==== STUDY MATERIAL

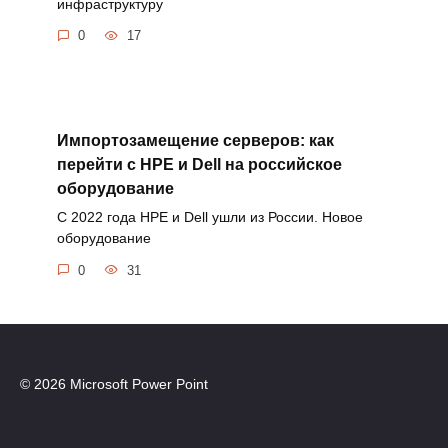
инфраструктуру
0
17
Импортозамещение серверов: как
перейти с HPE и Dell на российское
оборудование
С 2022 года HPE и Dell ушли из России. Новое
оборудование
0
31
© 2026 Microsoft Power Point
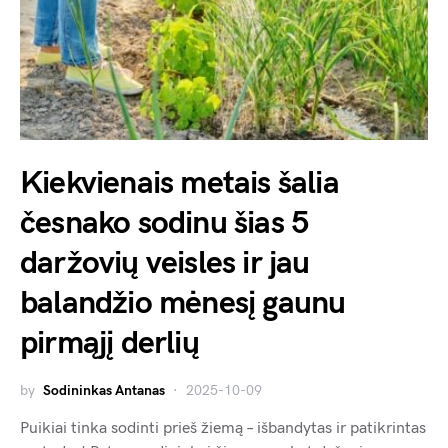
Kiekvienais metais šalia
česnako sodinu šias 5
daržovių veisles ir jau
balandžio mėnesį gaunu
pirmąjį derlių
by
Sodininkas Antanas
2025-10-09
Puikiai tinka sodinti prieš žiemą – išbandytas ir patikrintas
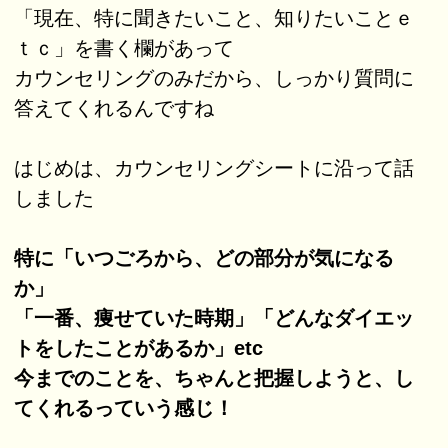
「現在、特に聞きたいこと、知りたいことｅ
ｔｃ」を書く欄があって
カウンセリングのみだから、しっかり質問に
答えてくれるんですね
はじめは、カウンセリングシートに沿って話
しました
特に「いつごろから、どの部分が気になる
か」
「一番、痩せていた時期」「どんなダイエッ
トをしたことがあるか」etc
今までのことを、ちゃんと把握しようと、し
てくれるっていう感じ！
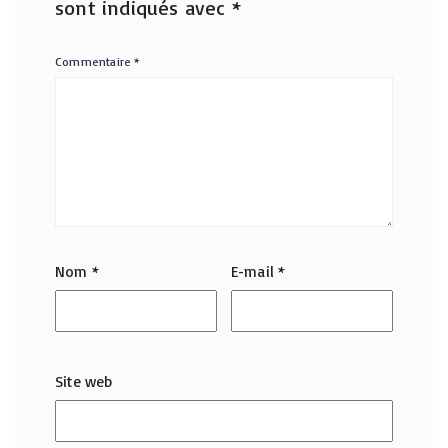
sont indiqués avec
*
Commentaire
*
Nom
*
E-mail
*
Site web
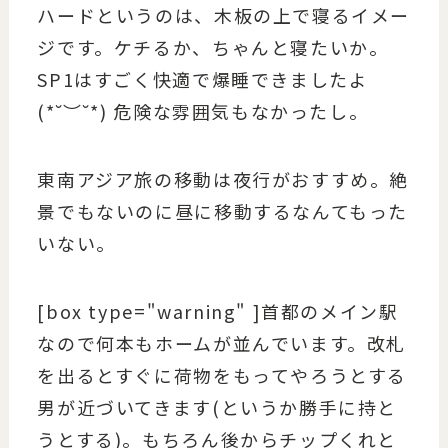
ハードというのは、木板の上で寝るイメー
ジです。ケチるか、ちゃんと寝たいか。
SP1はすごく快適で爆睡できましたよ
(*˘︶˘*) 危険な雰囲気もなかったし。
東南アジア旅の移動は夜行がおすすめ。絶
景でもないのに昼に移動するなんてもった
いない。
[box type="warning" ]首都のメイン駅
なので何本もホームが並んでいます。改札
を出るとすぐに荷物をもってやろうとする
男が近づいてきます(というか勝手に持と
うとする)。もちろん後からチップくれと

========

TASK BRIEF: Please copy out the part of the entries above that opens with the line containing "Kiekvienais metais šalia" and closes with the line containing "Puikiai tinka sodinti", keeping both end lines and reproducing every line unchanged.

COMPLETED TASK:
Kiekvienais metais šalia
česnako sodinu šias 5
daržovių veisles ir jau
balandžio mėnesį gaunu
pirmąjį derlių
by
Sodininkas Antanas
2025-10-09
Puikiai tinka sodinti prieš žiemą – išbandytas ir patikrintas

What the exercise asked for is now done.